One half of the boys and one-third of the girls of Freemont High attended the homecoming game, wheras one-third of the boys and one-half of the girls attended the homecoming dance. If there were 570 students at the game and 580 at the dance, then how many students are there at Freemont High?
b/2 + g/3 = 570 --->3b+2g = 3420 (#1)
b/3 + g/2 = 580 --->2b+3g = 3480 (#2)
#1 times 2 --> 6b+4g = 6840
#2 times 3 --> 6b+12g = 10440
subtract them:
8g = 3600
g = 450
back in #1:
3b + 900 = 3420
3b=2520
b=840
450 boys and 840 girls
Let's assume the total number of boys at Freemont High is B and the total number of girls is G.
Given that one-half of the boys and one-third of the girls attended the homecoming game, we can write the equation:
(1/2) * B + (1/3) * G = 570
Similarly, for the homecoming dance, we can write the equation:
(1/3) * B + (1/2) * G = 580
To solve this system of equations, we can multiply both equations by 6 to eliminate the fractions:
3B + 2G = 3420 (Equation 1)
2B + 3G = 3480 (Equation 2)
Now, let's solve these equations using the method of substitution or elimination.
Multiplying Equation 1 by 2 and Equation 2 by 3, we get:
6B + 4G = 6840 (Equation 3)
6B + 9G = 10440 (Equation 4)
Subtracting Equation 3 from Equation 4, we have:
5G = 3600
Dividing both sides by 5, we get:
G = 720
Substituting the value of G back into Equation 1, we have:
3B + 2(720) = 3420
3B + 1440 = 3420
3B = 1980
Dividing both sides by 3, we get:
B = 660
Therefore, the total number of boys is 660 and the total number of girls is 720.
To find the total number of students at Fremont High, we add the number of boys and girls:
Total number of students = B + G
Total number of students = 660 + 720
Total number of students = 1380
So, there are 1380 students at Freemont High.
To find the total number of students at Freemont High, we need to set up a system of equations based on the given information.
Let's assume:
- The total number of boys at Freemont High is B.
- The total number of girls at Freemont High is G.
According to the given information, one-half of the boys and one-third of the girls attended the homecoming game, which means:
- The number of boys at the game is (1/2)B.
- The number of girls at the game is (1/3)G.
We are also given that 570 students attended the game, so we can write the first equation:
(1/2)B + (1/3)G = 570 ----(Equation 1)
Similarly, one-third of the boys and one-half of the girls attended the homecoming dance, which means:
- The number of boys at the dance is (1/3)B.
- The number of girls at the dance is (1/2)G.
We are given that 580 students attended the dance, so we can write the second equation:
(1/3)B + (1/2)G = 580 ----(Equation 2)
To solve this system of equations, we can use substitution or elimination method. In this case, let's use the elimination method to find the values of B and G.

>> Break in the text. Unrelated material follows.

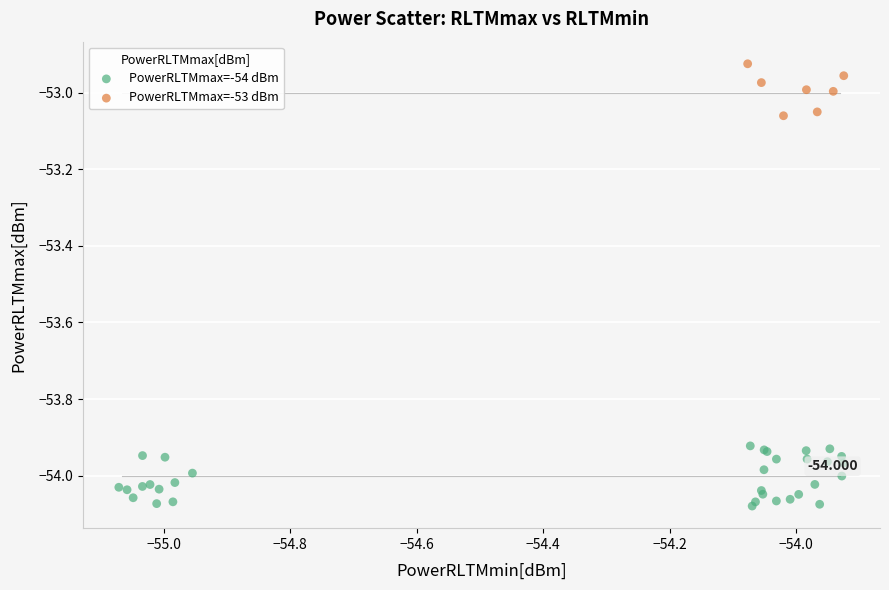

What are all the series names shown in the legend?

PowerRLTMmax=-54 dBm, PowerRLTMmax=-53 dBm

First, multiply Equation 1 by 6 and Equation 2 by 6 to eliminate fractions:
3B + 2G = 3420 ----(Equation 3) [Multiply Equation 1 by 6]
2B + 3G = 3480 ----(Equation 4) [Multiply Equation 2 by 6]
Now, subtract Equation 4 from Equation 3:
(3B + 2G) - (2B + 3G) = 3420 - 3480
B - G = -60
Rewriting the equation, we get:
B = G - 60 ----(Equation 5)
We need to find the total number of students, which is the sum of boys and girls:
Total students = B + G
Substituting the value of B from Equation 5:
Total students = (G - 60) + G
Total students = 2G - 60 ----(Equation 6)
Now, we can substitute Equation 6 into either Equation 1 or Equation 2 to find the value of G. Let's use Equation 1:
(1/2)B + (1/3)G = 570
Substituting the value of B from Equation 5:
(1/2)(G - 60) + (1/3)G = 570
(3/6)(G - 60) + (2/6)G = 570
(3/6)G - 30 + (2/6)G = 570
(5/6)G - 30 = 570
Add 30 to both sides:
(5/6)G = 600
Multiply both sides by 6/5:
G = (600 * 6) / 5
G = 720
Substituting the value of G into Equation 5:
B = G - 60
B = 720 - 60
B = 660
Therefore, the total number of students at Freemont High is the sum of boys and girls:
Total students = B + G
Total students = 660 + 720
Total students = 1380
So, there are 1380 students at Freemont High.